Orange Rockerverb 50 MKIII Review
Improved reverb and scalable power make an Orange stalwart more versatile than ever.
Orange amplifiers have long attracted the worship of high gain freaks. Yes, the amps’ show-stealing visuals make them objects of desire among a wide cross section of players (not to mention great stage dressing), but it’s the massive, gooey crunch that keeps heavy players crawling to Orange like ants to the sugar jar.
In 2003 Orange launched their Rockerverb series—versatile dual-channel heads with reverb and effect loops. The third incarnation, reviewed here, is the 50-watt Rockerverb MKIII, a muscular mid-powered head with improved reverb and scalable power.
Orange On Orange
The Rockerverb is about the same size as most full-sized Orange heads (21.65" x 10.63" x 11.02") and weighs in just shy of 46 lbs. (20.75 kg). The face is adorned with the no-text graphic labels that Orange introduced in the ’70s. These icons can be confusing for the uninitiated, but they’re intuitive enough once you learn their functions.
A 12AT7/ECC81 tube and a custom transformer drive the improved reverb circuit. Another new feature is a built-in attenuator located after the master volume, providing additional control over how the Rockerverb distorts after the preamp stage. It’s a handy feature for playing at home or on smaller stages, helping retain the push/pull dynamic of high-end gain at lower levels. You can also halve the power to 25 watts via a faceplate switch.
The sturdy chassis houses a preamp section driven by four ECC83/12AX7s and two ECC81/AT7s. There are two EL34s in the power section, while a single 12AT7/ECC81 buffers the effect loop. There’s 3-band EQ for the dirty channel, and 2-band for the clean channel, marking a return to the Rockerverb MK1 configuration (MK IIs have 3-band EQ for both channels.) The speaker output can be set for 8 ohms, 16 ohms, or two 16-ohm cabs.
High-Gain Classic with New Tricks
I’m an Orange owner familiar with the Rockerverb series after years of touring with 50- and 100-watt MKIIs. I generally set these completely clean with a small dose of reverb, with a bunch of pedals at the front end. I did the same with the MKIII, running the head through a 4x12 with Celestion V30s.
At full power and with the attenuator disengaged, the MKIII’s ample headroom works well as a pedal platform. My Stratocaster sounded crisp, bright, and airy with the EQ controls at noon, and pick attack felt super-immediate. At times I found myself yearning for the MKII’s mid control, especially when I got around to playing in the context of a full, raging band. For the most part, there’s enough presence to get out in front of a band, though it would be faster and easier with a dedicated mid control.

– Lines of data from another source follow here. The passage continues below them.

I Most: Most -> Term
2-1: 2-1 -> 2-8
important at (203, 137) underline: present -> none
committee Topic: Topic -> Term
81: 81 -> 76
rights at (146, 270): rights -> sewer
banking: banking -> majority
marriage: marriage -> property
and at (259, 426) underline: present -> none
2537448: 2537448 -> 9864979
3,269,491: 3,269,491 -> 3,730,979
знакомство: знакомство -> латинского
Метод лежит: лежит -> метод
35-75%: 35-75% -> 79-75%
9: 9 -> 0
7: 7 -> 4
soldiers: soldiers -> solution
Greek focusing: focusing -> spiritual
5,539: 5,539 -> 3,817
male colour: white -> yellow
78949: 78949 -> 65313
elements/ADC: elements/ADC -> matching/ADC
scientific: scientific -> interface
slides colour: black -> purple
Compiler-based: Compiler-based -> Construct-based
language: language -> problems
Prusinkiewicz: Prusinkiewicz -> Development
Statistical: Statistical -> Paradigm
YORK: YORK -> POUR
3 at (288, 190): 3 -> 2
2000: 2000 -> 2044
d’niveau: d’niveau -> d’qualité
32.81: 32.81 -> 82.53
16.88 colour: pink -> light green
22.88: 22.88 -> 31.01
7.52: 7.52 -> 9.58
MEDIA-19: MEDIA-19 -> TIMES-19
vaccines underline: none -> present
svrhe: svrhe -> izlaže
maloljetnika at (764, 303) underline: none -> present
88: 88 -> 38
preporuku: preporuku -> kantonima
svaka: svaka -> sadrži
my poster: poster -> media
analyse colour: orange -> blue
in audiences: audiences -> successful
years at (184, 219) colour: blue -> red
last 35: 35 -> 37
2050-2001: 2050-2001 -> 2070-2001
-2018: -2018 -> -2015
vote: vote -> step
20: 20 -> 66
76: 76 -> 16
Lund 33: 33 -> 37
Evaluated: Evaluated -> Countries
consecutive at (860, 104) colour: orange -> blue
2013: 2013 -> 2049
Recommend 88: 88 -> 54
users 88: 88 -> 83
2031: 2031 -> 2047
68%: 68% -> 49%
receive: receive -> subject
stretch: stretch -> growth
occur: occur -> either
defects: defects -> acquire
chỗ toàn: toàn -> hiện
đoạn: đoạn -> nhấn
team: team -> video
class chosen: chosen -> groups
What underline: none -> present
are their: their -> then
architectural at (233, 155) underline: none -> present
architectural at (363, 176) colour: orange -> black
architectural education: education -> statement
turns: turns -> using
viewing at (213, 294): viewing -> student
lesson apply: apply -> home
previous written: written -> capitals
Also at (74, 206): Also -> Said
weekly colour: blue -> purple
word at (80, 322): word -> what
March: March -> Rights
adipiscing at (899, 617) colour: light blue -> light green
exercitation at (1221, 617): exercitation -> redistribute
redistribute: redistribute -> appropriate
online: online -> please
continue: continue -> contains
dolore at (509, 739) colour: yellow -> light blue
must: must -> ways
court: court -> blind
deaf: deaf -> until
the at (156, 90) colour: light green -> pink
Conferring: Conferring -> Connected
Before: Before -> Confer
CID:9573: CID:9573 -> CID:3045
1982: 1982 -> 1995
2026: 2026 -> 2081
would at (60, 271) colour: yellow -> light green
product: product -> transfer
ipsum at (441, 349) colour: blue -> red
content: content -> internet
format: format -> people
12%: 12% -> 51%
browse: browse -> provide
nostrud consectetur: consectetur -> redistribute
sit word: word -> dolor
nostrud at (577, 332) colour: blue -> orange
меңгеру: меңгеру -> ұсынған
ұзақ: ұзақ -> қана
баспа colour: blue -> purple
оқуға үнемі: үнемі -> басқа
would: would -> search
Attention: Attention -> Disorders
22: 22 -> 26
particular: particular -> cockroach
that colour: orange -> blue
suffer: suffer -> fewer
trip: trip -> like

However, the footswitchable attenuator offsets some of that lost flexibility. You can, for example, set up a clean boost if you turn the circuit off with the attenuator threshold set higher than the master volume. (Be careful, though—too much attenuation can throw a wet blanket over your sound, especially if you run the MKIII at half power.) You can also use the attenuator on the dirty channel as a secondary master volume or third channel.
For many players, the dirty channel is the Rockerverb highlight. Running a Gibson Les Paul straight into the head was an illuminating experience. In fact, just about any guitar with decent humbuckers can make you grin like a fool when you push the gain past noon. The distortion sounds spacious, with little of the compression you get from fuzz-based gain. Touch sensitivity is excellent.
The gain control puts many overdrive flavors at your fingertips. Settings between 10 to 12 o’clock are perfect for hard rock riffage and Angus Young leads. Twist the gain up to 3 o’clock and you’ll discover why Orange amps are so popular with the metal crowd: Tones are rich, gigantic, and touch-responsive. What’s doubly remarkable is how much the Rockerverb loves pedals at these high gain levels. Turning on my ’80s RAT or an EarthQuaker Devices Hoof added discernibly different flavors of crunch to chords and character to leads, but the MKIII never sounded overloaded or excessively compressed.
I’ve always liked Rockerverb MKIIs for backline partly because of their onboard reverb. The effect didn’t sound fantastic, but it let me ditch a reverb pedal. Fortunately, the Mark III’s reverb is deeper and more full-bodied than its predecessor. You can generate longer trails, and the effect seems less prone to feedback. While the circuit lacks the range and depth of a big Fender tank, it’s a major improvement.
Orange amplifiers are rather expensive, and at just under $2,000, the Rockerverb MKIII is no exception. The good news is that the MKIII covers much ground for that money. Its scalable power and attenuator mean it won’t be overkill in a club, and at full power the amp is an absolute monster. It’s also an excellent pedal platform on both channels—a rarity among high-gain heads. In an amp category full of one-trick ponies, the Rockerverb MKIII stands as a versatile jack-of-all-trades.